How Popularity Is Influenced
Consider how certain videos go viral. The majority of them aren't accidents, instead it's down to corporations or influential groups and individuals pushing it out and making it popular.
If you can cast your mind back to the early part of 2013, you will most certainly remember the 'Harlem Shake' and how you couldn't even visit a page without watching a video relating to it. It was a phenomenon where everyone had their own version on YouTube, unaware that it gathered momentum because of a few companies. One of which was Maker Studios, an agency specialising in making popular YouTube videos and partly owned by Time Warner.
Once it made its own version of the Harlem Shake and shared it across numerous channels, its popularity exploded as both brands and individuals jumped on the bandwagon, transforming it into the meme we know today.
Corporations made the trend reach a certain level of popularity and as a result, ordinary people made it one of the most popular memes this year. Whether you thought it was good or not at the time will vary, but ultimately individuals just followed what was popular without figuring out who or what drove the trend in the first place. The more popular something is, the more likely you're going to get involved, either by creating your own version, sharing it or interacting with it.

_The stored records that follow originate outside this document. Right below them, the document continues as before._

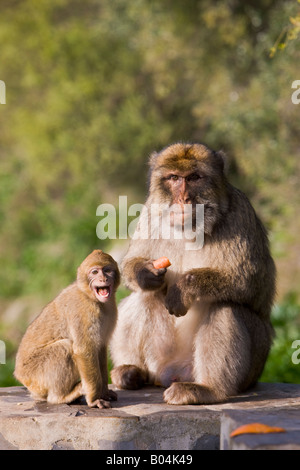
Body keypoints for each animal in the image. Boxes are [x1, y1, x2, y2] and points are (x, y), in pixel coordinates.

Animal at [14, 250, 119, 408]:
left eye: (107, 270)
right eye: (94, 272)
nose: (103, 278)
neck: (91, 297)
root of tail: (20, 376)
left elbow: (100, 348)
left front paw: (104, 392)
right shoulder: (83, 312)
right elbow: (84, 350)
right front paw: (94, 399)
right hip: (35, 376)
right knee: (64, 347)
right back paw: (61, 397)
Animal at [109, 142, 276, 404]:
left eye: (194, 177)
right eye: (174, 178)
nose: (183, 198)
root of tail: (174, 373)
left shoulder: (241, 213)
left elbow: (246, 280)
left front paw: (184, 287)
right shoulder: (149, 211)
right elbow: (132, 264)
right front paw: (145, 273)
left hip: (255, 360)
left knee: (225, 306)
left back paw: (210, 388)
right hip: (162, 359)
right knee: (145, 296)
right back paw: (131, 371)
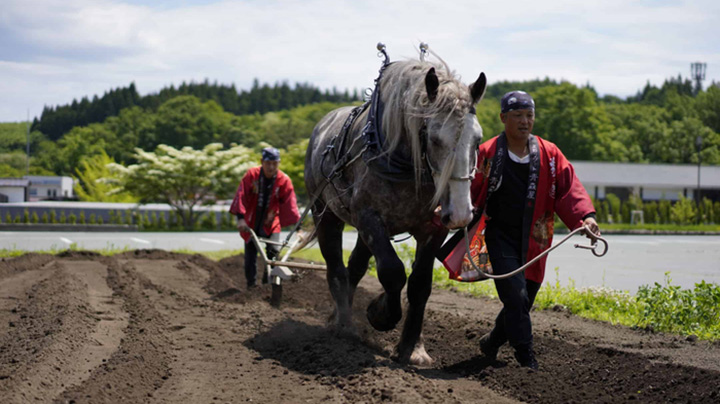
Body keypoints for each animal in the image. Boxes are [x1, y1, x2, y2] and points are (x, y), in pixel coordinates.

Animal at [300, 51, 486, 366]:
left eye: (478, 139)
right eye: (434, 138)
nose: (461, 213)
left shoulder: (432, 229)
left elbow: (420, 285)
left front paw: (413, 349)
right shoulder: (368, 218)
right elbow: (392, 271)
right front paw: (380, 314)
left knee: (355, 268)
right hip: (326, 214)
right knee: (336, 268)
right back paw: (343, 325)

That ties back into the study mentioned earlier, which showed that users were more likely to respond positively to an article if it was already given a positive score. Seeing something being spread positively will in turn encourage you to do the same and you would be more inclined to share it. There's a narcissistic element in play here as well, who doesn't want to be the first to share something fun or interesting, but most of the time, we're playing to someone else's tune.
Of course, the hardest part about getting people to share content isn't making something good or worth sharing, it's figuring out a way to get noticed. Doing so without a major brand to push it is doable, but a significant challenge.